▶ _Task_:
Reproduce the planetary gear passage below word for word, starting at "Deep engagement between" and ending at "of this improvement.".

▶ _Passage provided_:
The number of engagement points exceeds the number of parts. Therefore it is difficult to equalize all the transmitting forces acting upon the engagement points. Owing to very small size errors the transmitting forces are likely to be uneven.

Uneven engagement means too deep engagement on the one hand and too shallow engagement on the other hand.

Deep engagement between planetary gears and a sun gear or an internal gear causes great vibration, loud noise and big energy loss.

To solve the problem of uneven engagement, improved planetary gear assemblies having planetary gears with discs and an internal gear with rings on both sides or on one side thereof have been proposed.

The diameters of the planetary discs or the internal rings are equal to the diameters of pitch circles of the planetary gear or the internal gear respectively.

FIG.8 shows a planetary gear of this improvement.

The planetary discs contact with and roll on the internal rings. These pitch discs and pitch rings effectively forbid an excess engagement between planetary gears and an internal gear. Now this type of improvement is called as a pitch circle type for convenience.

Many variations of this type have been proposed so far. This is because the pitch circle is a unique circle for a gear.

When pitch discs and pitch rings are rotated at the same speeds with their gears, the line velocities of the pitch discs and pitch rings are equal at the contact points. No slipping occurs between the pitch discs and pitch rings.

▶ _Recorded information_:
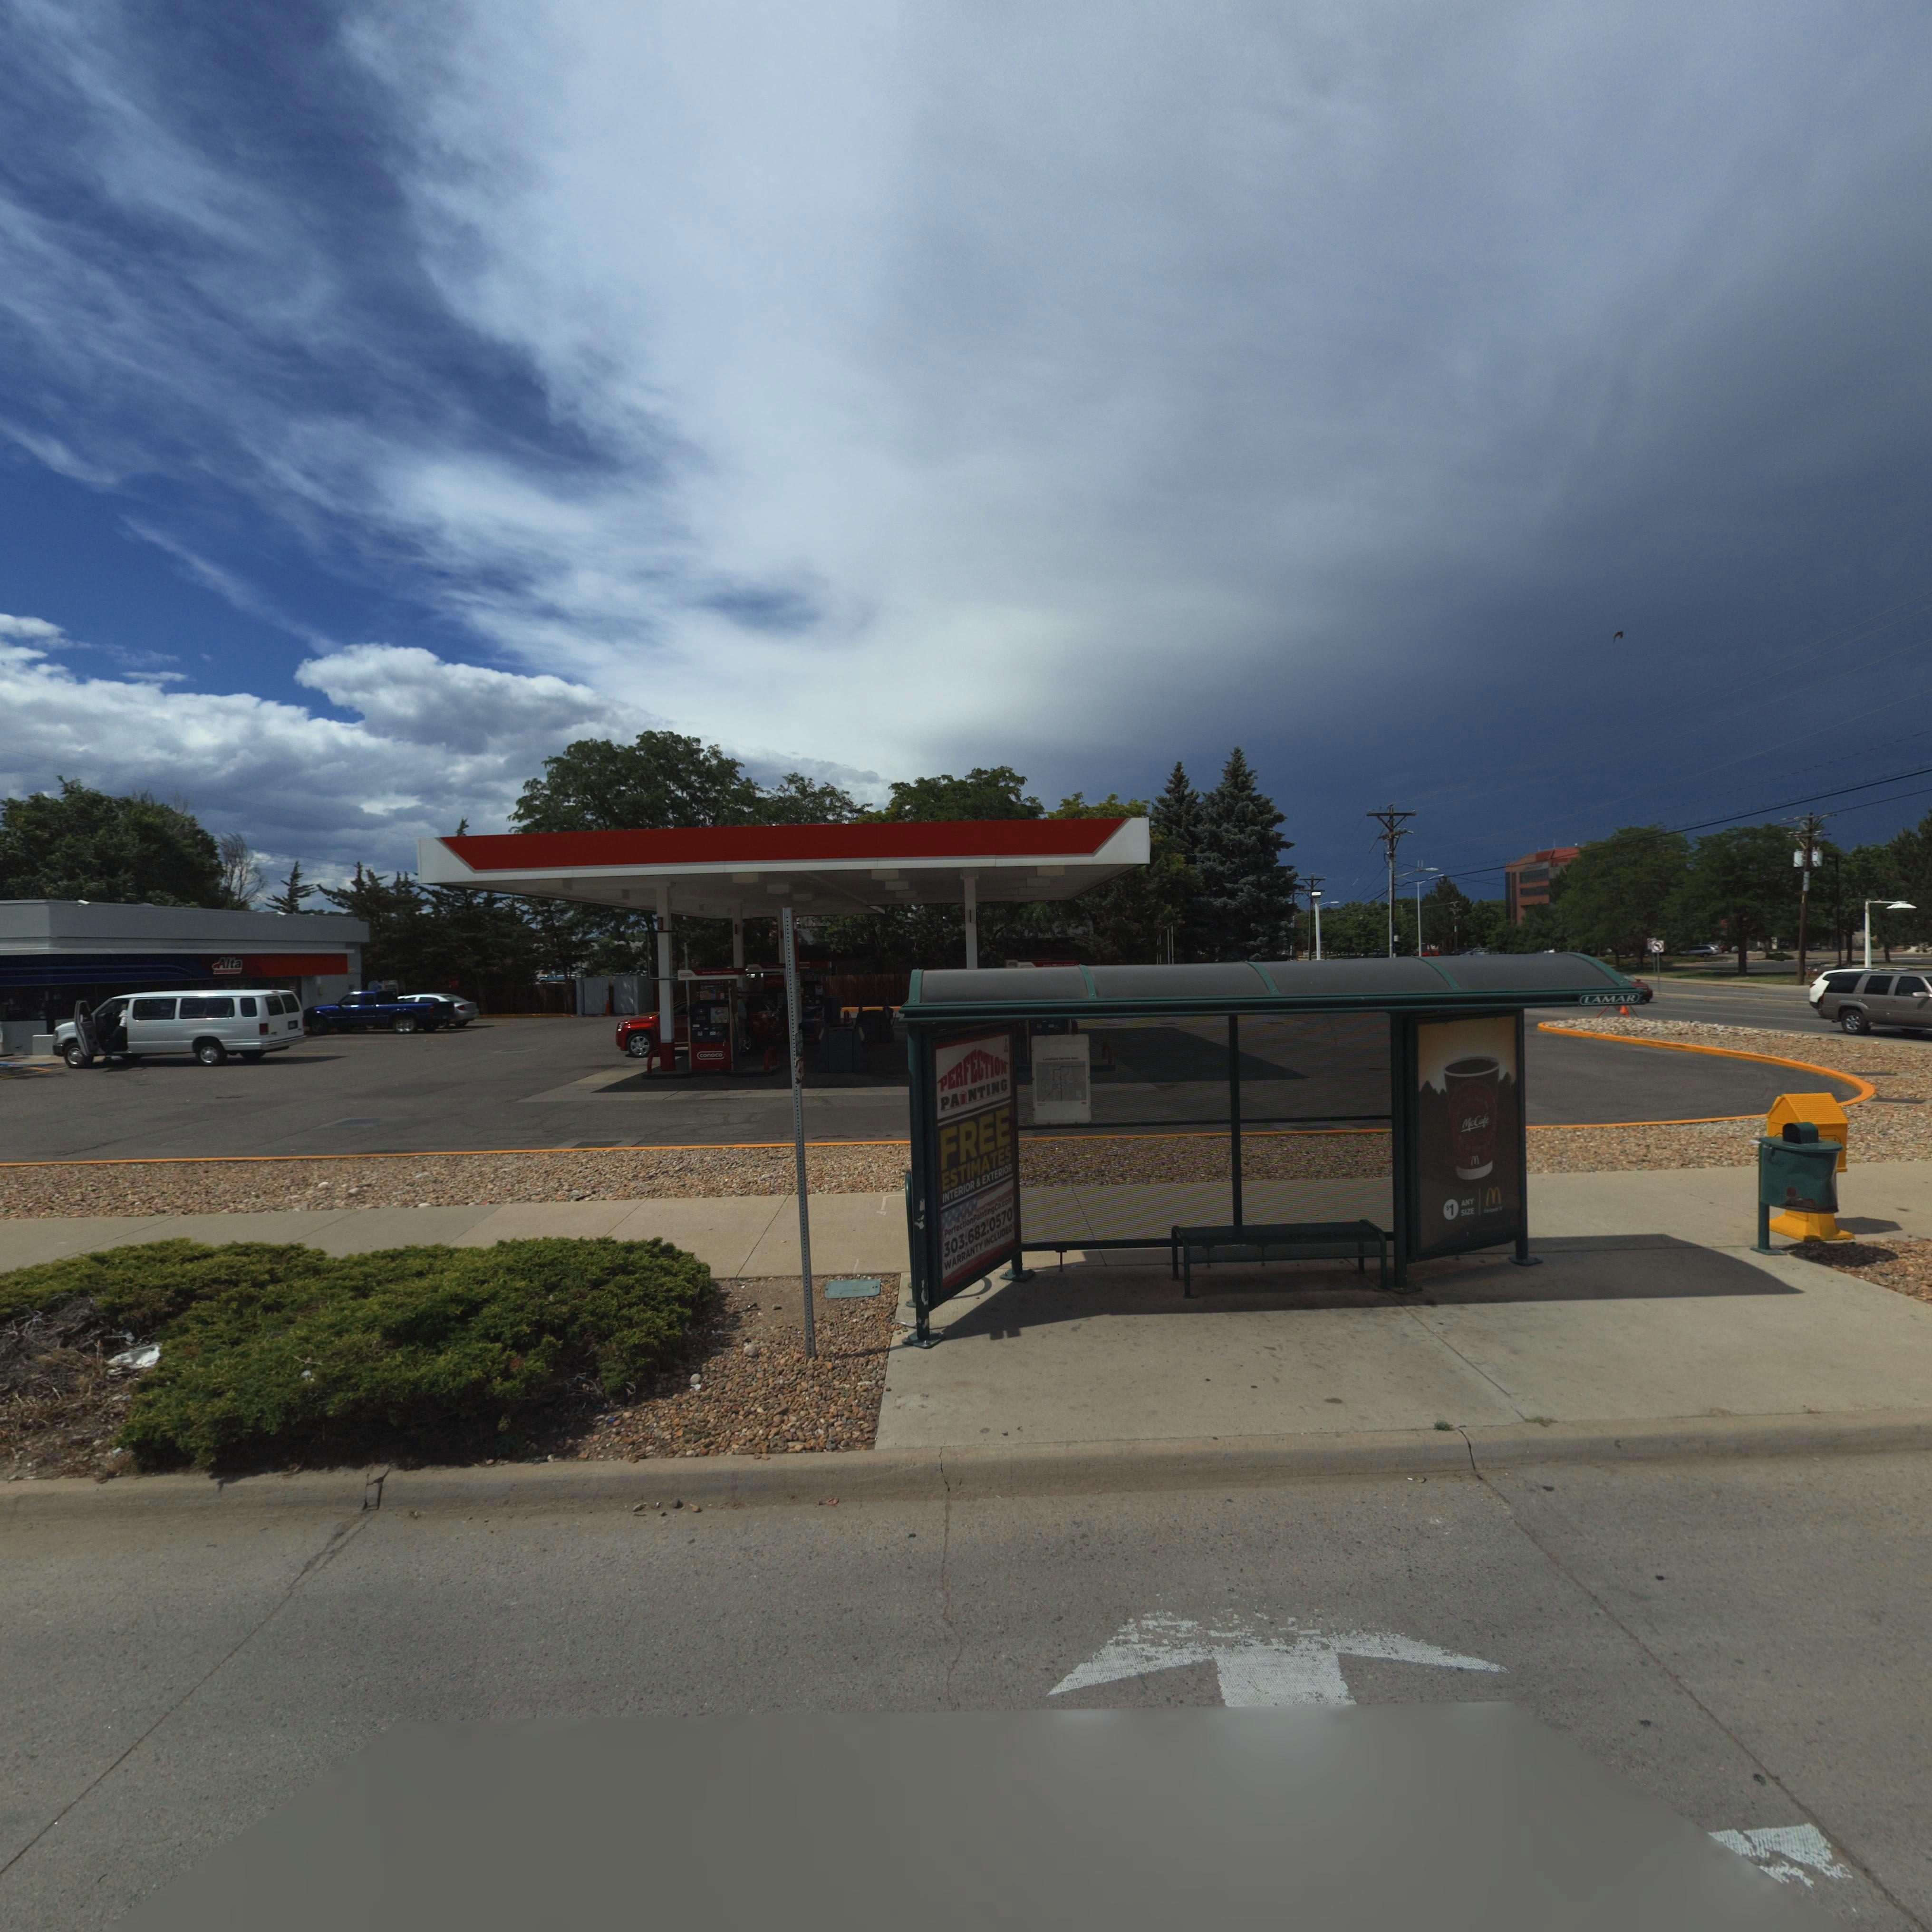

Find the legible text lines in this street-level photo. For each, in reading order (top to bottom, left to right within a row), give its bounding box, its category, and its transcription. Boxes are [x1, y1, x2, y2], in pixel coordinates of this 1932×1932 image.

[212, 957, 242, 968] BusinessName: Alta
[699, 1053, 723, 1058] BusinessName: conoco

▶ _Response to the exercise_:
Deep engagement between planetary gears and a sun gear or an internal gear causes great vibration, loud noise and big energy loss.

To solve the problem of uneven engagement, improved planetary gear assemblies having planetary gears with discs and an internal gear with rings on both sides or on one side thereof have been proposed.

The diameters of the planetary discs or the internal rings are equal to the diameters of pitch circles of the planetary gear or the internal gear respectively.

FIG.8 shows a planetary gear of this improvement.